How Graduate Showcase winner Amy Holliday came to realise that illustration is a serious business
You can imagine my shock when I received a Facebook message saying, “Wow, Amy, your work is in my latest Computer Arts magazine!” I’d entered 2011’s Graduate Showcase and it took a while for it to sink in that I’d made it in...
Having said that, the fact that I was named as the actual winner in the Illustration category still hasn’t... I believe every emerging artist and designer should seize any opportunity to enter a competition. Even if you don’t believe you stand a chance, you may just be surprised. My illustrations are all hand-drawn and painted, so when I entered the Graduate Showcase, it was without any hope of my traditional style being of interest to a ‘computer arts’ magazine. While I was finishing university, I feared that my work seemed old fashioned and there might not be a place for it in today’s world of digitally heavy commercial design. But the enthusiastic comments published alongside my work by the judge, the renowned fashion illustrator Autumn Whitehurst (who went on to become my mentor for the next 12 months) were very uplifting and not only gave me confidence and pride in my work, but also woke me up to the fact that there is still an appreciation for traditional artwork in today’s design world.
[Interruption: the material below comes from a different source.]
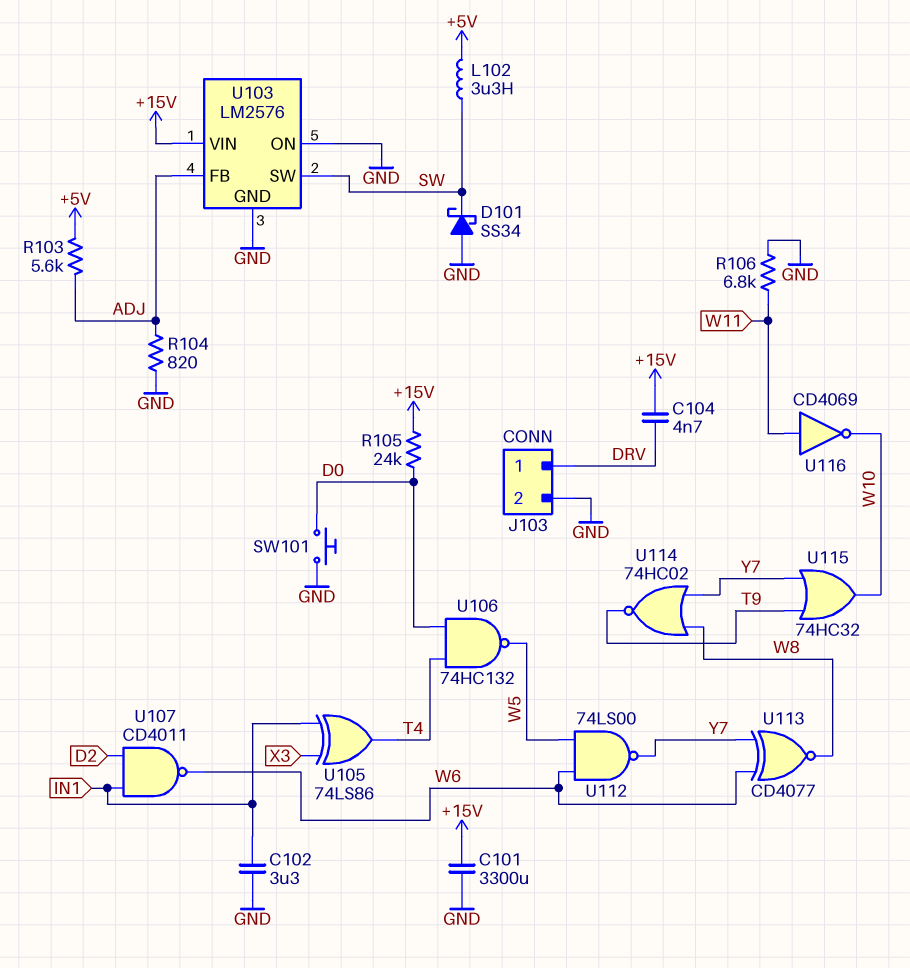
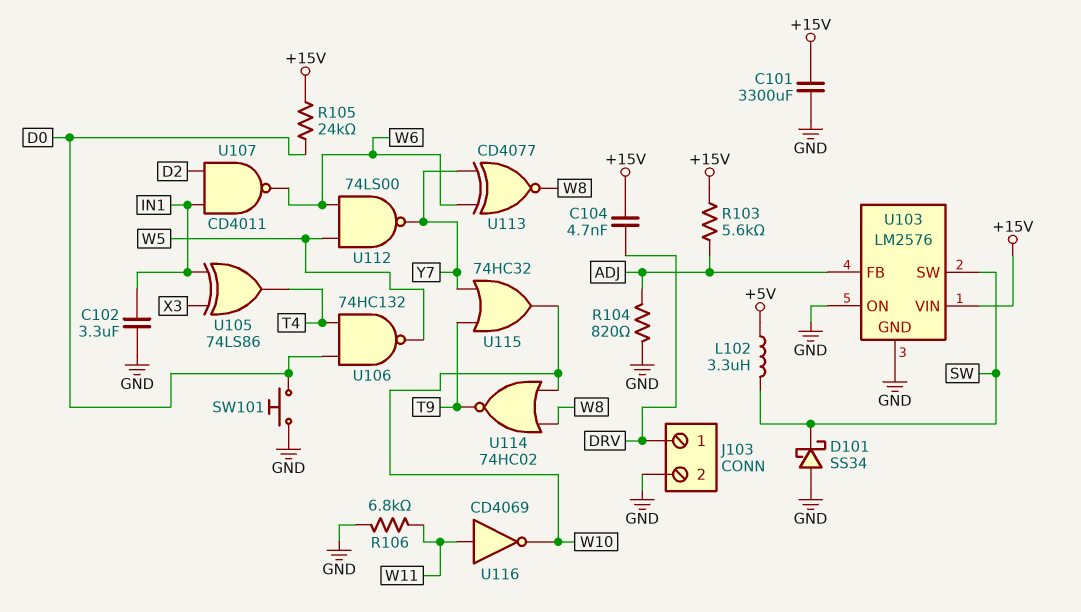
R103: 5.6k (+5V, ADJ) -> 5.6k (+15V, ADJ)
U114: NOR 74HC02 (in W8, in Y7, out T9) -> NOR 74HC02 (in W8, in W10, out T9)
Aside from entering competitions, there are, of course, lots of other ways to present your work to the world. There are many design blogs, for example. I’ve found, however, that these don’t always lead to commissions. While the internet has great potential for showcasing your work, it’s vast and brimming with talented artists, and I’ve come to realise that to have a chance of standing out in such a competitive field, you can’t rely on the internet to attract clients for you, no matter how many websites feature your work. Creatives need to be business-savvy individuals who have the ability to target the right audience and address the right contacts – which is a far more challenging and time-consuming process than many graduates initially realise.
During my time at university, I was contently naive and blissfully unaware of how difficult it is to make a living out of being an illustrator. I imagined promoting my work would be easy. And while the graphic design students were gaining experience from placements in design studios, I should have been diligently studying the ways of working freelance and getting a head-start in promoting my work, because on leaving university I was very under-prepared and felt quite lost.
In this past year, the learning curve has been very steep. Through trial and error, and learning from my mistakes, I’ve quickly realised that being a freelance illustrator is essentially running your own business. Being naturally very shy and modest, I’ve struggled with the idea of actively approaching people, whether in aid of promoting my work or asking for advice. However, I’ve learned that making an effort to connect with people is very rewarding, and I’ve gained some invaluable insights and advice from doing so – not to mention been approached with some fantastic opportunities and been able to work on some exciting projects. My new-found knowledge of the time-consuming and sometimes complicated business side of freelance work has also given me more of an appreciation for illustration agencies: an artist who has an agent can be relieved from a large portion of the business tasks, leaving them more time to actually illustrate.
Having Autumn Whitehurst as a mentor has also been a fantastic help throughout. She has enthusiastically provided me with encouragement and guidance, and has helped me to make sense of what it takes to be a professional illustrator. Autumn has also given me lots of ideas to consider about how I view professional illustration, which has helped to focus my intentions.
As I’ve ventured out into the world of illustration, I’ve discovered just how difficult it is to break into the commercial industry. Thanks to the Graduate Showcase competition I’ve been fortunate to have someone with experience to turn to for guidance, someone to ask my many questions and air my concerns – from anything from self-promotion to the pros and cons of agents. It’s also granted me the honour of being able to advertise myself as an ‘award-winning’ illustrator, which is something that any creative would be very thankful for in such a competitive industry.